Classic Chocolate Pan Fudge
When I was young my father used to make fudge and let us put our spoons in when he was stirring it to pour in the pan. It was the best! Now when I make fudge, I always think of him. The family puts in their request--especially my sister June. It is a must at all holiday gatherings and in between just for a treat. Daughter Heather even learned to make it last year to give as special Christmas gifts. Here it is--give it a try for old fashioned chocolate fudge treats.
4 cups sugar
1/4 cup Karo syrup
1 can condensed milk
4 packets of Choco-Bake (or 4 baking chocolate squares)
dash of salt
Cook on medium heat just beyond soft ball stage. I drop a small bit into cold water. When it makes into a ball that is not soft and pliable but is more stiff and the water does not cloud when you form the ball--you are ready.

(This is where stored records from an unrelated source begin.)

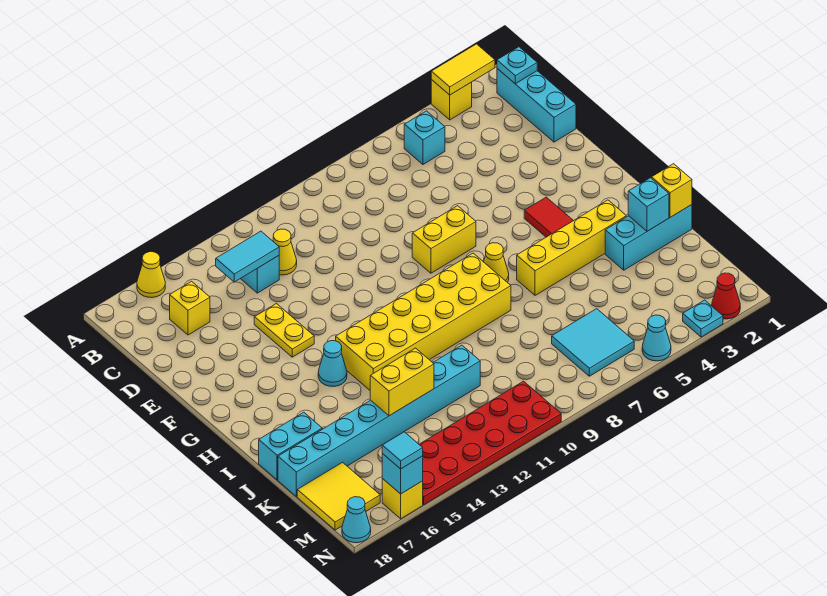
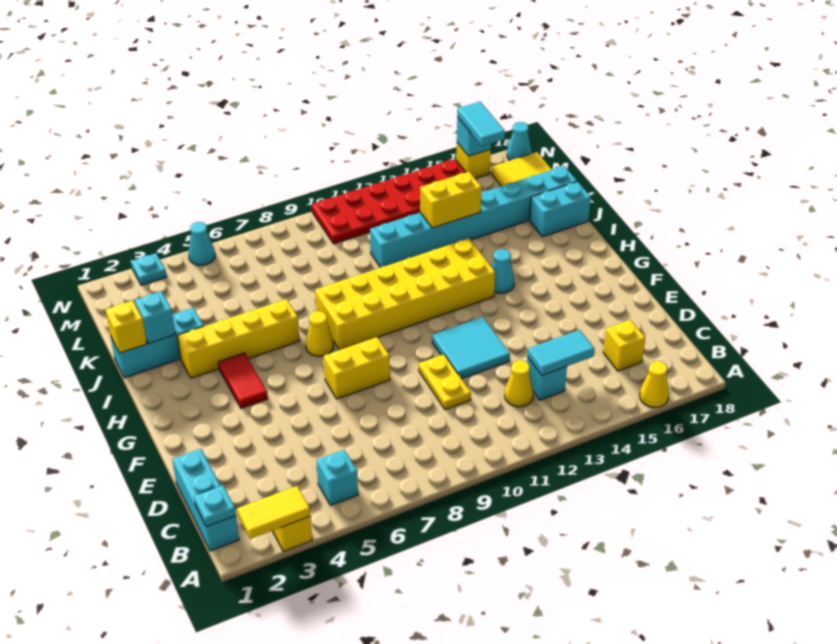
yellow 1x2 plate [254,304,314,357] -> yellow 1x2 plate moved to [419,354,471,410]
cyan 2x2 tile [552,309,634,376] -> cyan 2x2 tile moved to [432,317,510,379]
red 1x1 cone [712,273,740,319] -> none
cyan 1x1 tile [382,432,423,469] -> cyan 1x2 tile [457,102,505,146]

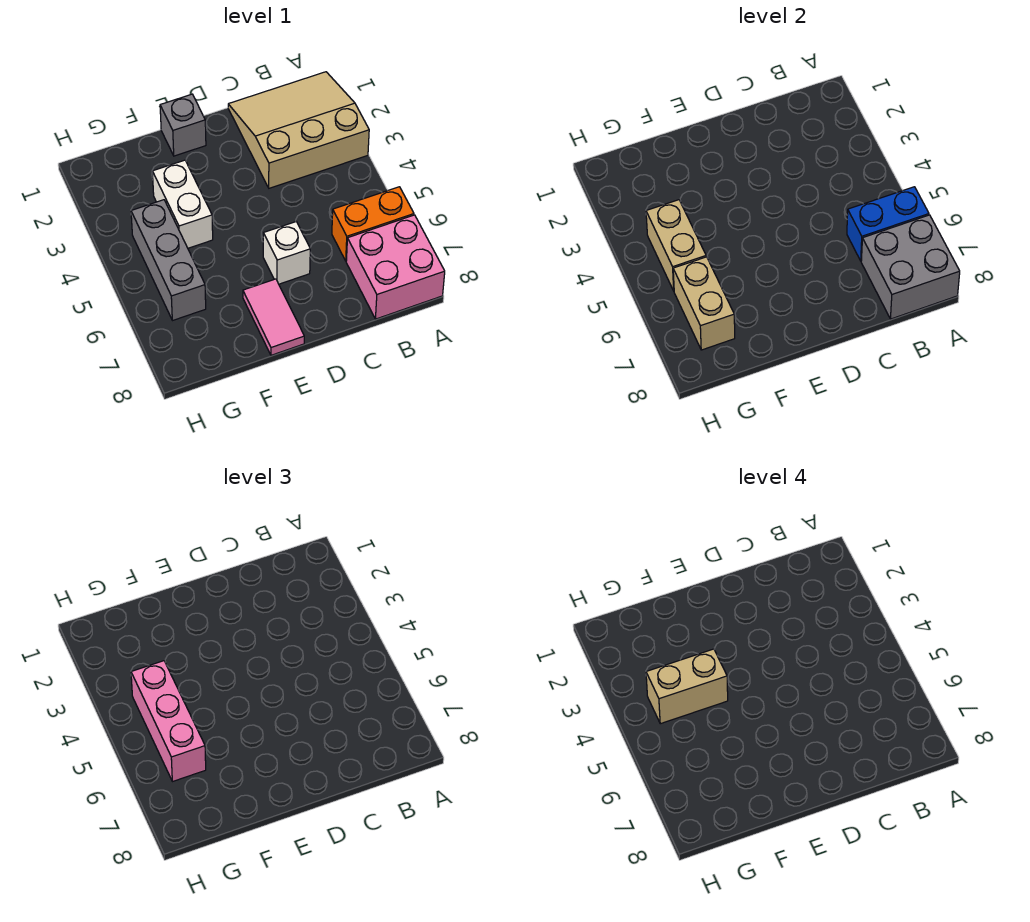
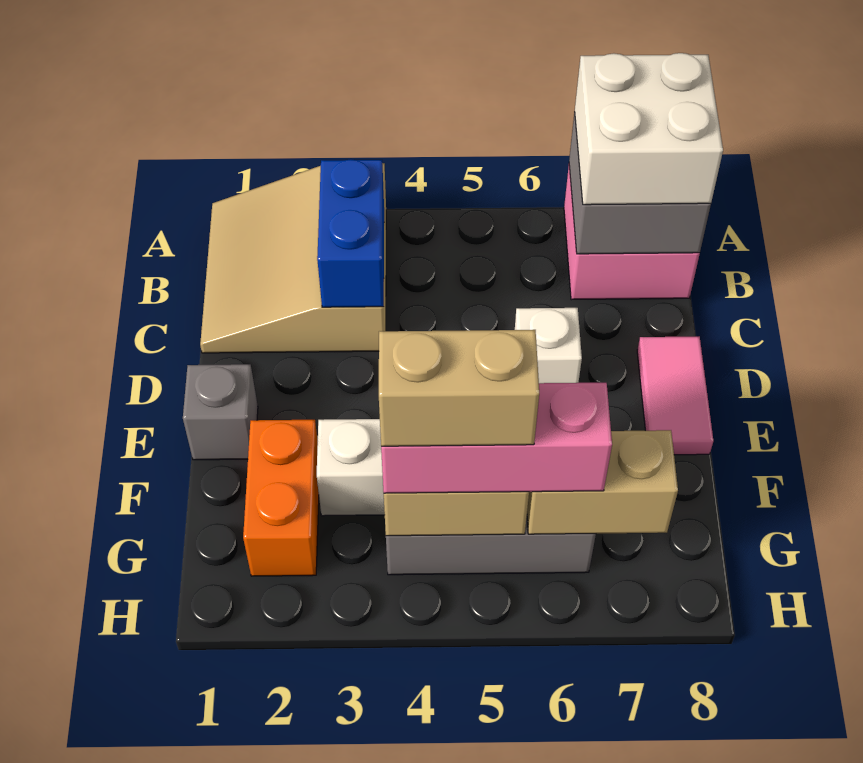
orange 1x2 brick [332,187,414,261] -> orange 1x2 brick moved to [243,420,319,576]
blue 1x2 brick [847,187,929,261] -> blue 1x2 brick moved to [317,159,384,307]
none -> white 2x2 brick [575,53,723,205]
pink 1x2 tile [243,279,304,355] -> pink 1x2 tile turned to [637,337,713,455]
tan 1x2 brick [646,649,728,724] -> tan 1x2 brick turned to [379,330,539,446]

Remove from heat. Add 4 tbsp. butter (no substitutes) and 1 tsp. vanilla. Let stand approximately 5 min. then stir. You do not have to beat this fudge. Stir briefly until fudge loses its sheen. Pour into 9X13 buttered pan. As cooling, score it into squares. When cool -- cut. This is a harder old fashioned pan fudge (unlike the creamy fudge you find in the island stores) so if you don't score or cut it when it is still warm, you won't be able to cut it when cold. You'll have one very large piece of fudge!